ACTION ITEM >> Output every line of the records below, reproducing each one character for character with no changes.
BEGIN INFORMATION SUPPLIED
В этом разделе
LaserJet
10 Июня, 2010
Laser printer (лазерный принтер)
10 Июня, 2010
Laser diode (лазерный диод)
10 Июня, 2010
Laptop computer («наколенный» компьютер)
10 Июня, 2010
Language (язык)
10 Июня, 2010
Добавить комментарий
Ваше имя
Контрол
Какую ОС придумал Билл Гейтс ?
END INFORMATION SUPPLIED
TASK ANSWER >>
В этом разделе
LaserJet
10 Июня, 2010
Laser printer (лазерный принтер)
10 Июня, 2010
Laser diode (лазерный диод)
10 Июня, 2010
Laptop computer («наколенный» компьютер)
10 Июня, 2010
Language (язык)
10 Июня, 2010
Добавить комментарий
Ваше имя
Контрол
Какую ОС придумал Билл Гейтс ?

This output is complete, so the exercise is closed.